Мы улыбались, задумчиво хмурились, мы воздавали должное некой оригинальности витрин, но в то же время сдерживались, сопротивлялись соблазну очарования. В конце концов, мы жаждали не подобных представлений, а чего-то совершенно иного, что вернуло бы нас в лучшие времена, когда еще оставалась надежда - чего-то, что можно найти лишь внутри. Неудивительно, что мы колебались.
Неторопливо, чуточку нервно мы прошли через высокую арку восстановленного входа к новым стеклянным дверям. Стеклянные панели беззвучно раздвинулись, приглашая нас ко внутреннему ряду старинных вращающихся дверей, медлительных и темных, напомнивших нам детство и старое черно-белое кино, - они вели в сам универмаг.

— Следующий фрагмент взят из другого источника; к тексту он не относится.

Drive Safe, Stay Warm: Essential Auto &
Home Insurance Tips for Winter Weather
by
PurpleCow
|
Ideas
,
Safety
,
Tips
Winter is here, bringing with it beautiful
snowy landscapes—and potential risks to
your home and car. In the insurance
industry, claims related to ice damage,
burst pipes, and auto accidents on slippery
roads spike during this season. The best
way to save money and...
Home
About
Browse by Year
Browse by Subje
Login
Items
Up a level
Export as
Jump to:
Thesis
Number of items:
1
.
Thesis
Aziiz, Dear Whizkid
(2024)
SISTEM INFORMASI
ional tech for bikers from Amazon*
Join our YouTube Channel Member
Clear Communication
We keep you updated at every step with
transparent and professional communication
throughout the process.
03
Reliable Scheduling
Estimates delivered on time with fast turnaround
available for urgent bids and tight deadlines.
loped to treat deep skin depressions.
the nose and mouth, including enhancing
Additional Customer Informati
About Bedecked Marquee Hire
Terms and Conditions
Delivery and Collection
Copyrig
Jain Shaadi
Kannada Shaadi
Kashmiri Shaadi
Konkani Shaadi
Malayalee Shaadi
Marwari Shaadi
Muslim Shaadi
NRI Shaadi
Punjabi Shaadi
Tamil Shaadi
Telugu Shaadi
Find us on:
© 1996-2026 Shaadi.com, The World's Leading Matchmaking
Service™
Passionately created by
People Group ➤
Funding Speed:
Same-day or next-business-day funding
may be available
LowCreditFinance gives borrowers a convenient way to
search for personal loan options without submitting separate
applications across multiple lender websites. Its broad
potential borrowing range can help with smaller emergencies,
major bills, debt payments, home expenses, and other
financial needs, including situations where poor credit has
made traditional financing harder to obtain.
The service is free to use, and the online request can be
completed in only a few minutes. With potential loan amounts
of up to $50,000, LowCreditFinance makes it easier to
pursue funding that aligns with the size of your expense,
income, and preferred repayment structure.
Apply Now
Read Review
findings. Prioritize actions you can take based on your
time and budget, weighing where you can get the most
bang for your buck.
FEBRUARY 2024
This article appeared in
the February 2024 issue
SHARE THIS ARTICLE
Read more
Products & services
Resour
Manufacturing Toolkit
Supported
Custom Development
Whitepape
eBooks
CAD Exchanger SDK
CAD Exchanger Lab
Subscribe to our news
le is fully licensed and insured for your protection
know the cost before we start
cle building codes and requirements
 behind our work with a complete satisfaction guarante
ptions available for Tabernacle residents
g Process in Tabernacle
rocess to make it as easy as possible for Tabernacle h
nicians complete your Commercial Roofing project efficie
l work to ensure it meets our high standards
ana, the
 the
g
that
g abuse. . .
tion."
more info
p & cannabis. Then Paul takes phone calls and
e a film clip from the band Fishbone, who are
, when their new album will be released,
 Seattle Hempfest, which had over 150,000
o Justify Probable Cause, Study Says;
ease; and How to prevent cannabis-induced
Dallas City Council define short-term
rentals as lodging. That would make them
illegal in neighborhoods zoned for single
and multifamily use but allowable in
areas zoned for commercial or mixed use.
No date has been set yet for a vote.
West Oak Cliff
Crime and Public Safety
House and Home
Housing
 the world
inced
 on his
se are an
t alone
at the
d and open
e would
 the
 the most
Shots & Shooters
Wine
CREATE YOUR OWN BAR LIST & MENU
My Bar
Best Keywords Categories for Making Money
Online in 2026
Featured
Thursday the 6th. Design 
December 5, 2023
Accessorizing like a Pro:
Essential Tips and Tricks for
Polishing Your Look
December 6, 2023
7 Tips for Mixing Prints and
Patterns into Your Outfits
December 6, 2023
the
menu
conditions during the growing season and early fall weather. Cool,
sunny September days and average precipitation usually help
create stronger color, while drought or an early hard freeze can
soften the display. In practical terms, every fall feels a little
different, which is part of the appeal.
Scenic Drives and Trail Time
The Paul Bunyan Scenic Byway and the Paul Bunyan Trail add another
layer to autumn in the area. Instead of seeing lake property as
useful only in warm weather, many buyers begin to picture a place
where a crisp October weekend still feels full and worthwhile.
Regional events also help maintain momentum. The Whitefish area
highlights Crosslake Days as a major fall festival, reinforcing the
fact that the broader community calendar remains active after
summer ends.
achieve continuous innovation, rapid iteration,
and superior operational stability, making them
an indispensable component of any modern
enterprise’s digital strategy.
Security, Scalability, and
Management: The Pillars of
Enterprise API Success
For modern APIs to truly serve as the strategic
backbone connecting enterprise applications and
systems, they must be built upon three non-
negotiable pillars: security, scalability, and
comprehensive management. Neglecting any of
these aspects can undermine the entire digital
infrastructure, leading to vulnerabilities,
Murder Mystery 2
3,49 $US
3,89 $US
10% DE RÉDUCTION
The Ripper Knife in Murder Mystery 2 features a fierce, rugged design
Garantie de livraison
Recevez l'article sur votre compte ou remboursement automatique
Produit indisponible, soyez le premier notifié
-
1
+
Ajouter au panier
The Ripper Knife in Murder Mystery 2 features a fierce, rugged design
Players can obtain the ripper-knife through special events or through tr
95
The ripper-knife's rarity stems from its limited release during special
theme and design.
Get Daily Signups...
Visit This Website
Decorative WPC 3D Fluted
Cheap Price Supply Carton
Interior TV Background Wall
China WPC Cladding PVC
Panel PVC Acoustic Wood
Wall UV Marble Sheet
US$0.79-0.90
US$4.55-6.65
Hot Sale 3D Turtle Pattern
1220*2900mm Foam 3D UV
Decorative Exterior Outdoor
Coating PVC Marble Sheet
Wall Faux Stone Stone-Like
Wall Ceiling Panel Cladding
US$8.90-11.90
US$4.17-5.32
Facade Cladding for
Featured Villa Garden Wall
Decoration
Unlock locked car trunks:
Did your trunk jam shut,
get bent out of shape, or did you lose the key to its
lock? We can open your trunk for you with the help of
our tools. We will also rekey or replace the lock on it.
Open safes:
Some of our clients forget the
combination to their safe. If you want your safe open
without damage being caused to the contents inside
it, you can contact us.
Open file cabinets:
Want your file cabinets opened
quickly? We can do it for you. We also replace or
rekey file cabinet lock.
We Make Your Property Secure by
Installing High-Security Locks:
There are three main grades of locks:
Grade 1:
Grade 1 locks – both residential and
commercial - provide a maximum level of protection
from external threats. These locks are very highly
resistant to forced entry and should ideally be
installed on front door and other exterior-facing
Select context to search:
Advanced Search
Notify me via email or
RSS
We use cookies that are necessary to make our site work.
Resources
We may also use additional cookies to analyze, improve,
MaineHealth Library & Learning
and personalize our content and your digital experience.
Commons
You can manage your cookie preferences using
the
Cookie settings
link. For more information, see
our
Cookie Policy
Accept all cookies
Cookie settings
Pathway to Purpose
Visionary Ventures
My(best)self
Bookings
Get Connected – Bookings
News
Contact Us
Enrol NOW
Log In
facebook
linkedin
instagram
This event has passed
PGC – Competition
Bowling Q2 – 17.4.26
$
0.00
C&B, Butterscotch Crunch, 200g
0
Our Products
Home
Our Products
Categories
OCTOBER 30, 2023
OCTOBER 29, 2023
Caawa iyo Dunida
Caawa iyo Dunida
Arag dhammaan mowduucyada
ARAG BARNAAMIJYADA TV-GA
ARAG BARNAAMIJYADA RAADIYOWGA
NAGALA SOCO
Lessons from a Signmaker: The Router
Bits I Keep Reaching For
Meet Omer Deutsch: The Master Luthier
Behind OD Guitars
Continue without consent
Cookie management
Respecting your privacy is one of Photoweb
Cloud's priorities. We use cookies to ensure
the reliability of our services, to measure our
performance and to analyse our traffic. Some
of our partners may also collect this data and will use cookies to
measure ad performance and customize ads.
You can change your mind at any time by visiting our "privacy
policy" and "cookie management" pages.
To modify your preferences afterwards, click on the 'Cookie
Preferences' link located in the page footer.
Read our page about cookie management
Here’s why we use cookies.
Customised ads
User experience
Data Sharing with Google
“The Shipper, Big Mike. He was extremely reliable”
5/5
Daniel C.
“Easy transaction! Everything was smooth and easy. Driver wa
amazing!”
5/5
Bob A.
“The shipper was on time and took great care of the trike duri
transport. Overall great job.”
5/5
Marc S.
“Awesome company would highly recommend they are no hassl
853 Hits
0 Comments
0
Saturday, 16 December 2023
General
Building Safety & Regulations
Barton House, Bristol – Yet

Мы попали в громадный Большой Зал, поднимавшийся до третьего этажа. Широкий коридор, вдоль которого выстроились манекены в турнюрах и нижних юбках, в цилиндрах и пальто, вел к отреставрированному фонтану с шестью скульптурами, символизирующими Честность, Промышленность, Изобретение, Торговлю, Экономию и Республику. И мы обрадовались, мы обрадовались: наш фонтан никогда не был так роскошен. Но нас не одурачили, мы прекрасно понимали, что это воскрешение пропавшего золотого века, века, в который ни один из нас не верил до конца, было расчетливым призывом к колеблющейся частице наших натур. И все же, не поддаваясь этому призыву, мы восхищались его изощренностью. Мы сразу разглядели, что намеренно старомодный архитектурный стиль мешался с агрессивно современными деталями, вроде стеклянных лифтов, что поднимались по ажурным металлическим столбам, и центральной лестницы, не мраморной, но составленной из элегантно закругленных эскалаторов с прозрачными стенками; эскалаторы вели в бельэтаж, где покупатели уже пили кофе за белыми металлическими столами, откуда открывался вид на Большой Зал. Дерзкое сочетание старомодного и суперсовременного - одно подчеркивает другое, и все ради того, чтобы обольстить нас, укротить наш скептицизм, - самый потрясающий эффект, достигнутый консорциумом. Его более фундаментальные нововведения и намерения открывались нам постепенно.